▶ **FRAGMENTO SELECCIONADO**
⟨

Parece evidente que nos encontramos ante un mercado nuevo, que no había existido hasta ahora: un mercado en el que se comercia con futuros humanos a gran escala. Un mercado cuya cuenta de resultados depende, en definitiva, del cambio gradual, ligero e imperceptible que cada usuario va registrando en su modo de comportarse y en su manera de concebir la realidad. Y eso, créanme, da bastante miedo.
Las extraordinarias posibilidades que las redes sociales ofrecen como herramientas de comunicación o de información no pueden hacernos perder de vista las preocupantes adicciones que generan, su innegable impacto en la salud mental –especialmente entre los adolescentes– y su perniciosa influencia en la cada vez más mermada capacidad de concentración y de atención de los estudiantes. Eso por no hablar de su más que probada incidencia en las tasas de suicidio de adolescentes en el mundo occidental o en su poder para fomentar la polarización social y las teorías de la conspiración.

⟩

▶ **INFORMACIÓN PROPORCIONADA**
⟨

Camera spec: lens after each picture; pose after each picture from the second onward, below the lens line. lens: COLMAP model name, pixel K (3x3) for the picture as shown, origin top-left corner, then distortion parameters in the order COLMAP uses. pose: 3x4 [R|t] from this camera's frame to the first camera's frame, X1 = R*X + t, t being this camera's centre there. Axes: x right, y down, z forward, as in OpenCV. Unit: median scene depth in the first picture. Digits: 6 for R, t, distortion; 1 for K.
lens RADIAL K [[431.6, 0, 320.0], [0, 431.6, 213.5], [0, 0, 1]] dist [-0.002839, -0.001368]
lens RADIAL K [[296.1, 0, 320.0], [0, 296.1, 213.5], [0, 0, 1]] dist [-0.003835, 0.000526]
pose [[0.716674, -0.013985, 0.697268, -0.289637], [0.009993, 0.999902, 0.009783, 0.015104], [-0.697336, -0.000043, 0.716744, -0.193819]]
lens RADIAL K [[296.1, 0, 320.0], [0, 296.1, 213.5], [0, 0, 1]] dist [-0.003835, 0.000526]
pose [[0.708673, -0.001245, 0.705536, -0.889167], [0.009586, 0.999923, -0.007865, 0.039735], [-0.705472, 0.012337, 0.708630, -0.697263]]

⟩
⟨

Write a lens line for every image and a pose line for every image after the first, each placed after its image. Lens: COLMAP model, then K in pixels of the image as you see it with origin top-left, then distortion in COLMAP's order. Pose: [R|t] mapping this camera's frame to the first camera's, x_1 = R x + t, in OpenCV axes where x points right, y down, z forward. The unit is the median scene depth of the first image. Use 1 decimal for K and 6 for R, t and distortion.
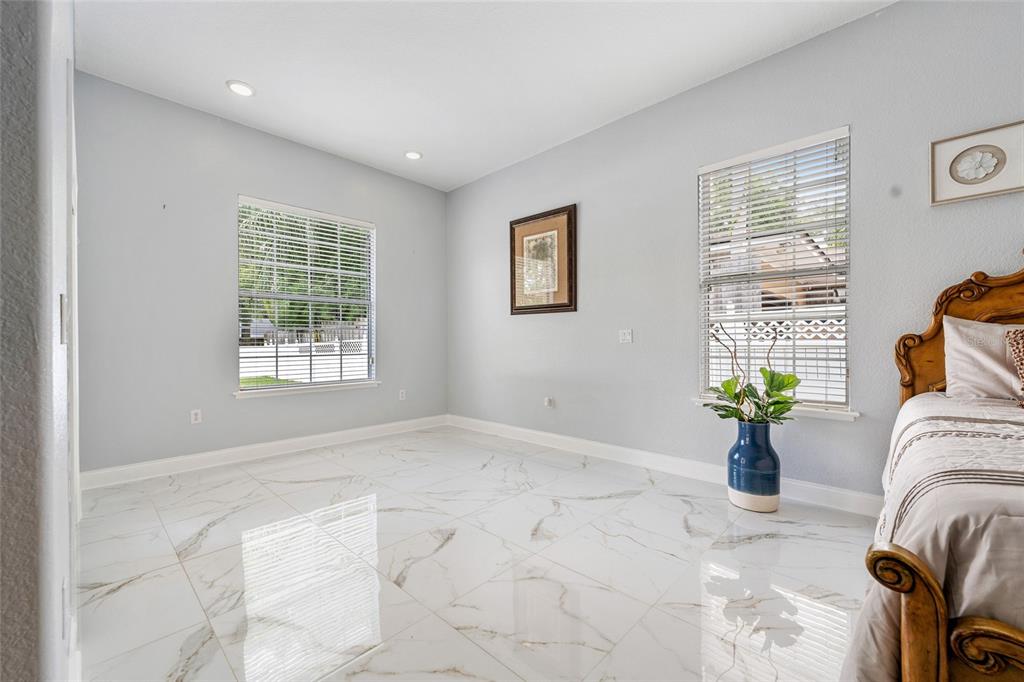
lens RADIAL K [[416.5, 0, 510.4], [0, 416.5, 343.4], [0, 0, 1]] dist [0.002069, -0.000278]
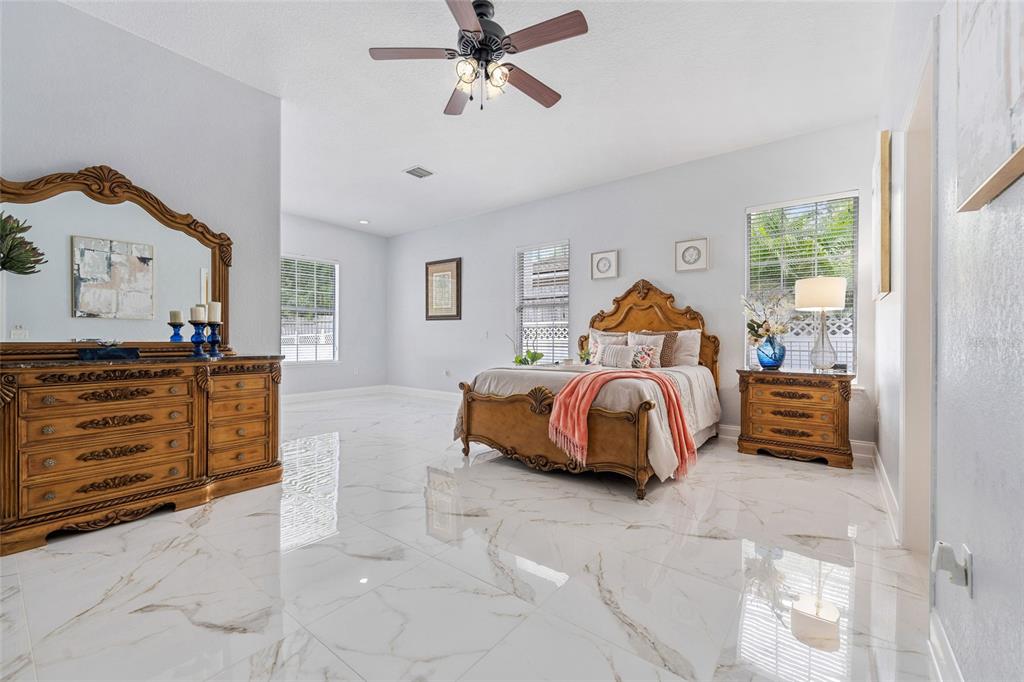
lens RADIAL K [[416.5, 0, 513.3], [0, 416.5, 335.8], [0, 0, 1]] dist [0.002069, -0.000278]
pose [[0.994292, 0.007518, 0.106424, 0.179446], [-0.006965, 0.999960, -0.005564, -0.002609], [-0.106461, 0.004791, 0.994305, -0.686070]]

⟩

▶ **QUÉ HACER**
Retoma el fragmento sobre las redes sociales justo después de su última oración y continúa escribiéndolo. El material no interviene en absoluto en esta tarea.

▶ **RESULTADO**
Tal y como recomiendan en The Wire –que los usuarios de FilmAffinity consideran la mejor serie de la historia, nada más y nada menos– “para conocer la verdad hay que seguir el rastro del dinero”. Y, en ese sentido, resulta paradójico comprobar que, a día de hoy, las empresas tecnológicas estadounidenses son las más ricas de la historia de la humanidad.
Sirva como ejemplo de esta realidad la cuenta de resultados declarada por la compañía Meta, titular de redes sociales tan potentes como Facebook, WhatsApp e Instagram, que cerró el año 2022 con un beneficio neto declarado –insisto en el concepto– de 23.200 millones de dólares o, lo que es lo mismo, 21.273 millones de euros. Beneficios netos, es decir, descontados impuestos, alquileres, gastos de oficina y salarios de sus cerca de 90.000 empleados.
Inevitablemente, me viene a la memoria una reflexión de Edward Rolf Tufte, profesor emérito de la Universidad de Yale y reputado experto en evidencia estadística y en diseño de información, que no hace mucho advertía que solo hay dos industrias que llaman "usuarios" a sus clientes: las de drogas y las redes sociales.
Analizando someramente los datos que ofrecen varios portales de información económica, puede comprobarse que, en la última década, y a excepción de Amazon, el negocio de Silicon Valley no se ha centrado tanto en la venta de productos o de espacios publicitarios como en la venta de sus usuarios. No de ellos físicamente, claro, pero sí de su capacidad de atención y de su información personal.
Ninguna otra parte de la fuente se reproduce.